■ TASKS TO CARRY OUT:
a. Answer these questions about the interview excerpt, one per line:
(i) Who is expected to announce a running mate today?
(ii) What does HH call Tim Walz?
(iii) What does HH say Josh Shapiro is a supporter of?
b. Summarize the interview excerpt in two sentences.
c. Pick up the interview excerpt after its final sentence and continue it.

■ DOCUMENT PASSAGE:
[BEGIN]

HH: My last question, Senator Vance. We expect a running mate to be announced by Vice President Harris today. If it’s not Josh Shapiro, I will be stunned. But if it isn’t Josh Shapiro, if they pick Tim Walz, who makes Tim Kaine seem like Justin Timberlake, he’s the most boring man in America, if it’s not Josh Shapiro, and that’s because he’ll be Jewish and because he’s a supporter of Israel, what does that tell you about the Democratic Party if it’s not Josh Shapiro?

[END]

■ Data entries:
[BEGIN]

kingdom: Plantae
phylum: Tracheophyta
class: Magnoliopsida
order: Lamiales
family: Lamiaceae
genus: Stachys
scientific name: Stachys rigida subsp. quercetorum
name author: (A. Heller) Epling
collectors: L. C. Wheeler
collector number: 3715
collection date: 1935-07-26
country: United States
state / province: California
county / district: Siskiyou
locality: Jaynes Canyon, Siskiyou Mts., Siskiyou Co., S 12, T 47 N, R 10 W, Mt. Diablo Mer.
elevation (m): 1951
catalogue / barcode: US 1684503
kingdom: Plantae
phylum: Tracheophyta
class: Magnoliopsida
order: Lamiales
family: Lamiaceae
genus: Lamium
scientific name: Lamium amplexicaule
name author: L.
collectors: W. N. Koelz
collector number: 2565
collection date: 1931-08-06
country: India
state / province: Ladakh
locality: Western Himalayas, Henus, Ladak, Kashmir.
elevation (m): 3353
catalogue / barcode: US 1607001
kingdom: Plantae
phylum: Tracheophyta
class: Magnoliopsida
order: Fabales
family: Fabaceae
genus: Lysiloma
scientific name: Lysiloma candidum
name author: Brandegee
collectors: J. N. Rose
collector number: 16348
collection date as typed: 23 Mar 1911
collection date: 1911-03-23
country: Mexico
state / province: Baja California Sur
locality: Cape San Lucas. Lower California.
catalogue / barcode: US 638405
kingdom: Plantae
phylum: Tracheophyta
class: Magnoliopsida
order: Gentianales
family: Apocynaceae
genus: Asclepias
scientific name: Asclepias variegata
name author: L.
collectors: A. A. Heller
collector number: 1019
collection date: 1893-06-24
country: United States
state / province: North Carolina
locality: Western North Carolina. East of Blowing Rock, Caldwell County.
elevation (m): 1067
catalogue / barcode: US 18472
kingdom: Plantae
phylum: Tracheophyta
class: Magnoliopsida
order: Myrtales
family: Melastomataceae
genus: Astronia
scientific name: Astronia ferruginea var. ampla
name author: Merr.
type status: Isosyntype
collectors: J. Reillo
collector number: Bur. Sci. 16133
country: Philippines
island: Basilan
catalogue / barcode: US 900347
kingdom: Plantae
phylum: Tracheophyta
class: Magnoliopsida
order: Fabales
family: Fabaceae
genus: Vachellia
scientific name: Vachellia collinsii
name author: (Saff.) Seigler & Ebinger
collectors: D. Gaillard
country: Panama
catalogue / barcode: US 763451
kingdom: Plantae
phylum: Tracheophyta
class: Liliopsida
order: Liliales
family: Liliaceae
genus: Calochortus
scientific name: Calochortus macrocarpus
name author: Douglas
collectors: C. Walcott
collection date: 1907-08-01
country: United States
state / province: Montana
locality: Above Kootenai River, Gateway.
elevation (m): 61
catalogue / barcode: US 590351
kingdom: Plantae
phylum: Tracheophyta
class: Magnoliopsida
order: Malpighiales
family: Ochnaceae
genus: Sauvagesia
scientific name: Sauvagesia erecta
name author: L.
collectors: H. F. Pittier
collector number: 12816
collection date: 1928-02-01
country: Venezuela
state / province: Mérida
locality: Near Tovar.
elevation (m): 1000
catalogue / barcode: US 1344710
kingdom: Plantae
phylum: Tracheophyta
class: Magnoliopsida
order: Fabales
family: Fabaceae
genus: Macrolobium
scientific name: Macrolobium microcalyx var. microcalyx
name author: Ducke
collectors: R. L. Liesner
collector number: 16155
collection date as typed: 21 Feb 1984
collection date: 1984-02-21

[END]

■ SOLVED TASKS:
a.
(i) Vice President Harris
(ii) The most boring man in America
(iii) Israel

b. HH puts a last question to Senator Vance, noting that Vice President Harris is expected to announce a running mate today and that he will be stunned if it is not Josh Shapiro. He asks what it would tell about the Democratic Party if Shapiro were passed over, perhaps for Tim Walz, whom he calls the most boring man in America, suggesting the reason would be that Shapiro will be Jewish and is a supporter of Israel.

c.
JDV: Well, look, if it’s not Josh Shapiro, I agree with you. I think that they will have not picked Shapiro, frankly, out of the antisemitism in their own caucus, in their own party. I think it’s disgraceful that Democrats have gotten to this point where it’s even an open conversation. And it is an open conversation, Hugh. I mean, even if it is Josh Shapiro, the guy has in some ways had to run away from a lot of his biography over the last few months because the far left doesn’t like the fact that he is a Jewish-American. So look, we have to be honest about this fact, and we have to call it out. Regardless of who the nominee is, Hugh, we’re ready to take them on. And it’s Kamala Harris’ policies that matter the most. She is the person who’s worsened the inflation crisis. She is the person who’s made groceries less affordable. Kamala Harris has made our country less safe, and Kamala Harris has opened the American Southern border. No running mate is going to allow her to run away from a really bad record for the American people. Do we want to give her a promotion, Hugh? I think the American people are going to say absolutely not. We should kick her out of office.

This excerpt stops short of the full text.